この頃よく意識をさ迷わせていたのは、戦争が終わったことの安堵感もあるが、それ以上に「トールの死」が原因と考えられた。少なくとも彼が生きていてくれたおかげで、後者の原因が解消される。彼が生きていたことで、救われる人間は多いだろう。
ただ、それ以上に引っかかることがある。違和感が拭いきれない。
彼は、どうして……


「……トール……今まで、どうしてたの?? どうやって……」
「まあまあ、慌てるなよ。どこか……ああ、そうだ。村長の家でゆっくり話すよ。良いだろう?」

――と、トールは顔を背後に向けた。彼の車椅子に付き添う、ミリアリアより少し年上の女性に。
彼女は不機嫌な面持ちで言った。

「私は……別に、構わないわ。おじい様に訊いて」

口で「構わない」と言いながらも、その顔は「来るな」と訴えている。
そこに、交信に行っていたノイマンが戻ってきた。

「キラ達、すぐ来るって!」

その瞬間を、ディアッカは見逃さなかった。
「キラ」という名前を聞いた瞬間、微笑をたたえるトールの顔が、一瞬だけ曇ったことを――





村長宅に着くと、彼らは少々広めの応接室に案内された。

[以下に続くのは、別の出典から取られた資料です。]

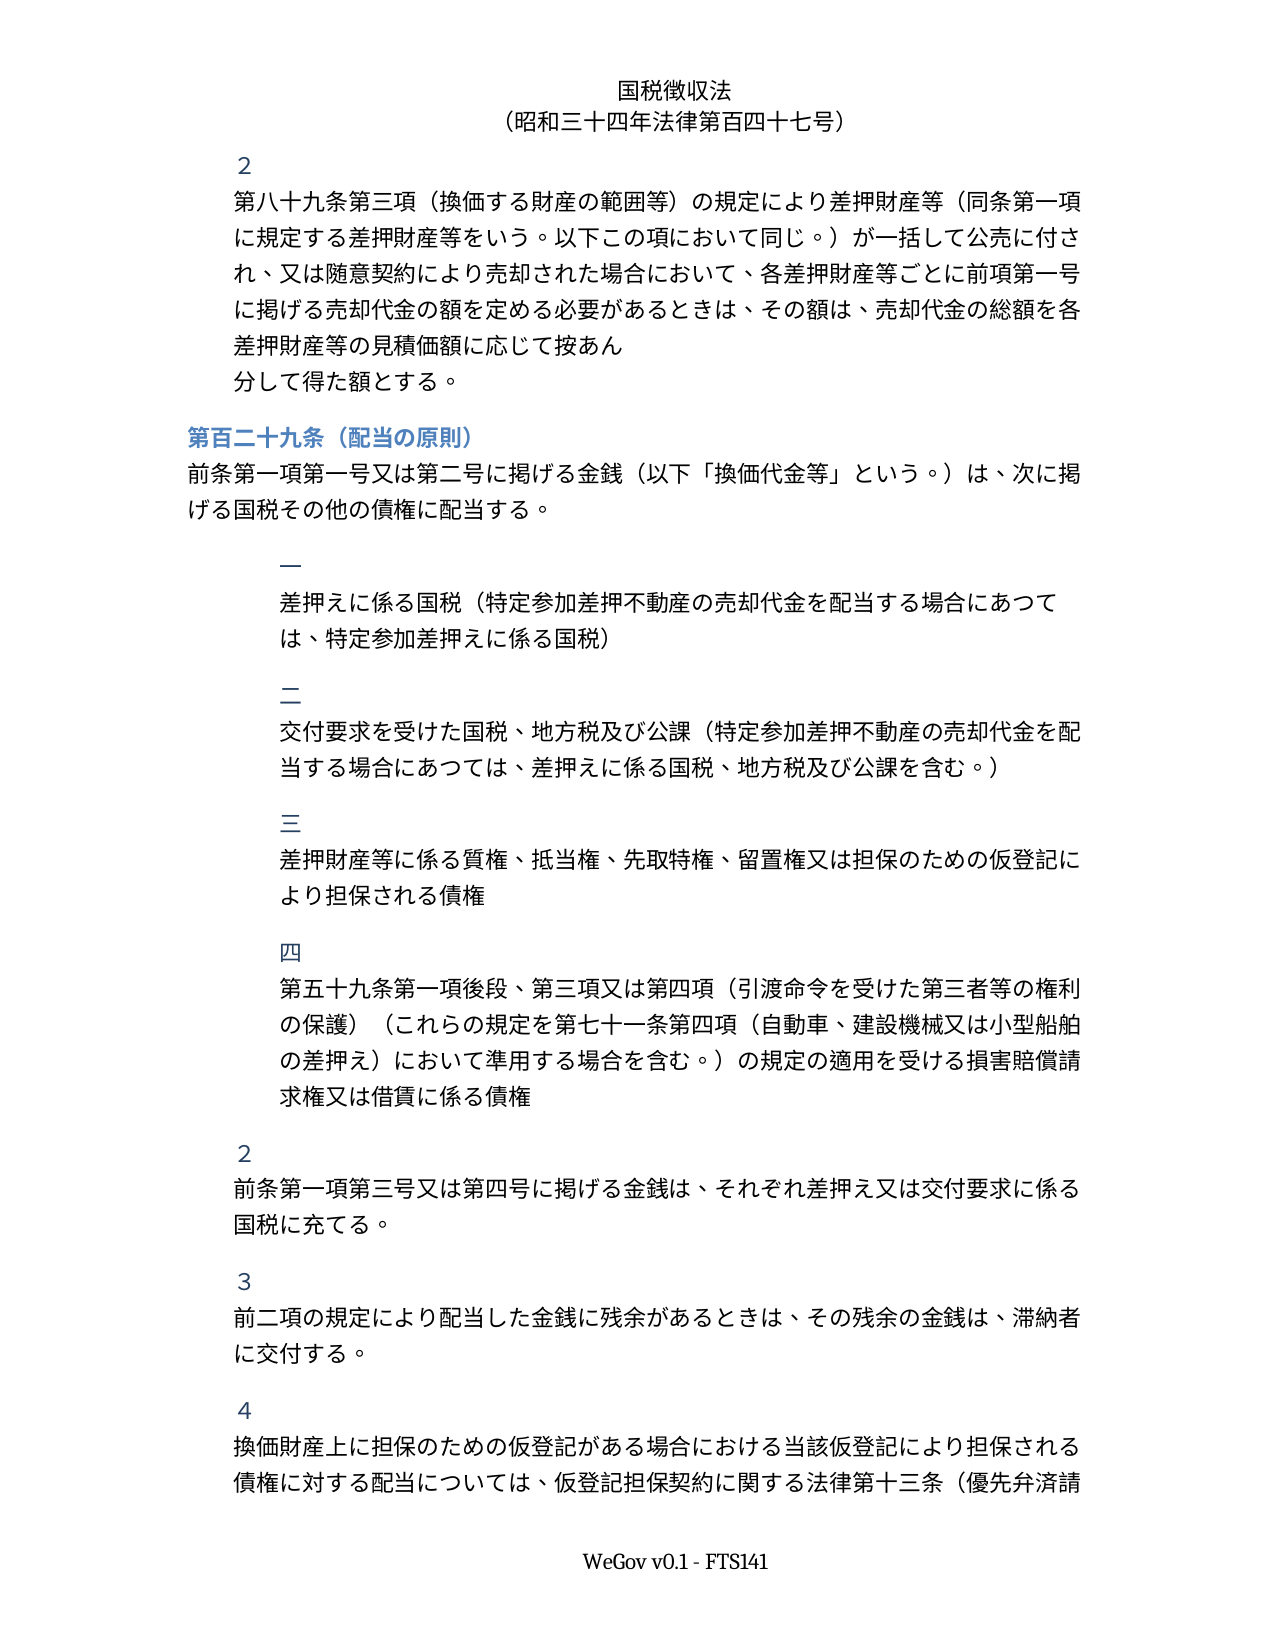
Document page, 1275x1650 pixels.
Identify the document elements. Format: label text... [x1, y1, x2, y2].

subtitle ３ [233, 1266, 1087, 1297]
subtitle 一 [279, 551, 1087, 582]
text 第八十九条第三項（換価する財産の範囲等）の規定により差押財産等（同条第一項に規定する差押財産等をいう。以下この項において同じ。）が一括して公売に付され、又は随意契約により売却された場合において、各差押財産等ごとに前項第一号に掲げる売却代金の額を定める必要があるときは、その額は、売却代金の総額を各差押財産等の見積価額に応じて按あん 分して得た額とする。 [233, 186, 1087, 397]
subtitle 二 [279, 680, 1087, 711]
subtitle 三 [279, 808, 1087, 839]
text 前条第一項第三号又は第四号に掲げる金銭は、それぞれ差押え又は交付要求に係る国税に充てる。 [233, 1173, 1087, 1241]
subtitle 四 [279, 937, 1087, 968]
subtitle ２ [233, 1137, 1087, 1169]
subtitle ４ [233, 1395, 1087, 1426]
text 前二項の規定により配当した金銭に残余があるときは、その残余の金銭は、滞納者に交付する。 [233, 1302, 1087, 1369]
text 第五十九条第一項後段、第三項又は第四項（引渡命令を受けた第三者等の権利の保護）（これらの規定を第七十一条第四項（自動車、建設機械又は小型船舶の差押え）において準用する場合を含む。）の規定の適用を受ける損害賠償請求権又は借賃に係る債権 [279, 973, 1087, 1112]
text 差押えに係る国税（特定参加差押不動産の売却代金を配当する場合にあつては、特定参加差押えに係る国税） [279, 587, 1087, 654]
subtitle ２ [233, 150, 1087, 181]
text 差押財産等に係る質権、抵当権、先取特権、留置権又は担保のための仮登記により担保される債権 [279, 844, 1087, 911]
text 換価財産上に担保のための仮登記がある場合における当該仮登記により担保される債権に対する配当については、仮登記担保契約に関する法律第十三条（優先弁済請求権）（同法第二十条（土地等の所有権以外の権利を目的とする契約への準用）において準用する場合を含む。）の規定を準用する。 [233, 1431, 1087, 1498]
subtitle 第百二十九条（配当の原則） [187, 422, 1087, 454]
text 交付要求を受けた国税、地方税及び公課（特定参加差押不動産の売却代金を配当する場合にあつては、差押えに係る国税、地方税及び公課を含む。） [279, 716, 1087, 783]
text 前条第一項第一号又は第二号に掲げる金銭（以下「換価代金等」という。）は、次に掲げる国税その他の債権に配当する。 [187, 458, 1087, 526]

ここに着くまでの間、そして着いてからも、トールとミリアリアはずっと二人で話をしている。戦争の確信部分に触れることは無く、どちらかと言えば、カレッジの頃の思い出話。途中、カズイやフレイの話になり、重い空気も流れたが、全体的に和やかな雰囲気で場は流れていた。
その間、ディアッカはトールの車椅子を押す女性を気にしていた。
二人の話も気になる――が、彼女の存在も大いに気になる。二人の笑い声を聞きながらも、まるで声が聞こえないように、耳を塞いでいるような……耐える表情に、彼女は自分ととても似た立場なのではないか、と直感する。

「でも、どうして村長さんのお家に……」
「俺、ここに厄介になってるんだよ」

言って、用意されたお茶を口に含むトール。そこで部屋の扉が開かれた。
強く、勢い良く。現れたのは、キラ、サイ、マリューの三人で、トールの姿を見た瞬間、言葉を発する間もなく彼に駆け寄った。

「っ……ほ、んとに……トール、なんだね……」
「お前、俺達がどんだけ心配したと――」
「あー、はいはい。ま、とにかく座れよ。つもる話は落ち着いてしようぜ」

挨拶もそこそこに、彼は三人を座らせる。どこから話そう……話の入り口を探していると、痺れを切らしたキラが口を開いた。

「……どうして助かったの? あの状況で」

キラは確かに見た。スカイグラスパーが壊され、トールのメットが飛んでいく姿を。あの状況で生きられるとは思えない。
けど実際、トールは生きていて。

「運が良かったんじゃないか?」
「あのなあ、トール……」
「そうとしか言えないよ。俺だって、目を開けたら天国が広がってんだろーなー、とか思ってたら、ちゃんと生きててびっくりしたんだからさ」

頭を抱えるサイに、トールはあくまでマイペースだった。
そう。本人が一番「奇跡」と思っている生存劇なのだ。

「とにかく、スカイグラスパーから放り出されて……気付いたら浜辺に漂着しててさ、そこをララ――彼女に助けられたんだ」

トールが手を向け、「ララ」と紹介したのは、彼の車椅子を押していた女性。

「ララが見つけてくれなかったら、俺、本当に死んでたかもな」

目を合わせ、微笑みあう二人。その柔らかな空気に、ミリアリアの心はざわめきを覚えた。